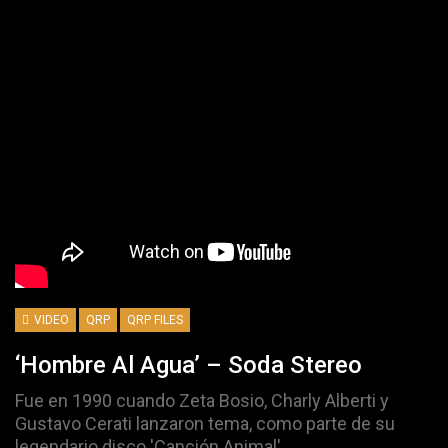
VIDEO
QRP
QRP FILES
‘Hombre Al Agua’ – Soda Stereo
Fue en 1990 cuando Zeta Bosio, Charly Alberti y
Gustavo Cerati lanzaron tema, como parte de su
legendario disco 'Canción Animal'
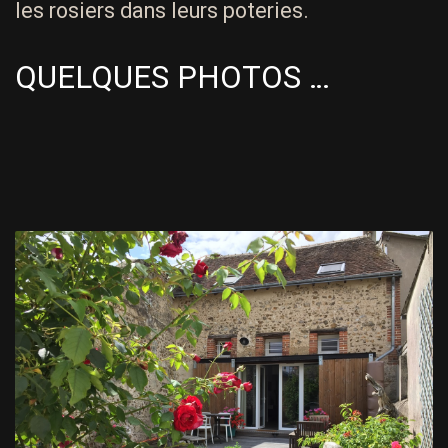
les rosiers dans leurs poteries.
QUELQUES PHOTOS …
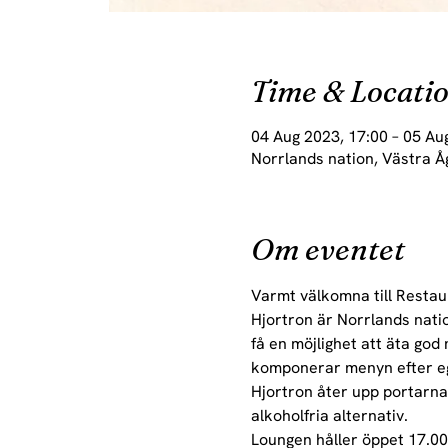
Time & Locati
04 Aug 2023, 17:00 – 05 Au
Norrlands nation, Västra Å
Om eventet
Varmt välkomna till Restau
Hjortron är Norrlands nati
få en möjlighet att äta god
komponerar menyn efter ege
Hjortron åter upp portarna 
alkoholfria alternativ.
Loungen håller öppet 17.00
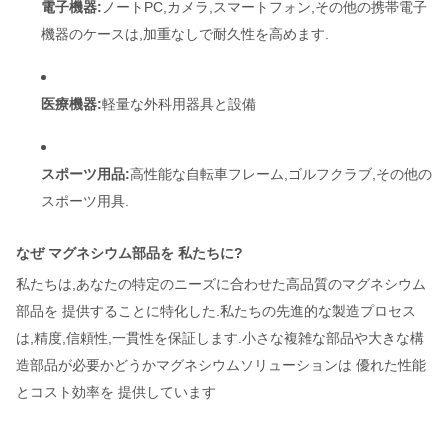
電子機器:
ノートPC,カメラ,スマートフォン,その他の携帯電子
機器のケースは,加重なしで耐久性を高めます.
医療機器:
軽量な外科用器具と設備
スポーツ用品:
高性能な自転車フレーム,ゴルフクラブ,その他の
スポーツ用具.
なぜ マグネシウム部品を 私たちに?
私たちは,あなたの特定のニーズに合わせた高品質のマグネシウム
部品を 提供することに特化した.私たちの先進的な製造プロセス
は,精度,信頼性,一貫性を保証します.小さな複雑な部品や大きな構
造部品が必要かどうかマグネシウムソリューションは 優れた性能
とコスト効率を 提供しています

## [Work instruction]
Format every line from the one containing "Time & Locati" through the last line, both included, as a JSON list of strings with one string per line and blank lines omitted. Leave the pictures out.

## [Answer space]
[
  "Time & Locati",
  "04 Aug 2023, 17:00 – 05 Au",
  "Norrlands nation, Västra Å",
  "Om eventet",
  "Varmt välkomna till Restau",
  "Hjortron är Norrlands nati",
  "få en möjlighet att äta god",
  "komponerar menyn efter ege",
  "Hjortron åter upp portarna ",
  "alkoholfria alternativ.",
  "Loungen håller öppet 17.00",
  "電子機器:",
  "ノートPC,カメラ,スマートフォン,その他の携帯電子",
  "機器のケースは,加重なしで耐久性を高めます.",
  "医療機器:",
  "軽量な外科用器具と設備",
  "スポーツ用品:",
  "高性能な自転車フレーム,ゴルフクラブ,その他の",
  "スポーツ用具.",
  "なぜ マグネシウム部品を 私たちに?",
  "私たちは,あなたの特定のニーズに合わせた高品質のマグネシウム",
  "部品を 提供することに特化した.私たちの先進的な製造プロセス",
  "は,精度,信頼性,一貫性を保証します.小さな複雑な部品や大きな構",
  "造部品が必要かどうかマグネシウムソリューションは 優れた性能",
  "とコスト効率を 提供しています"
]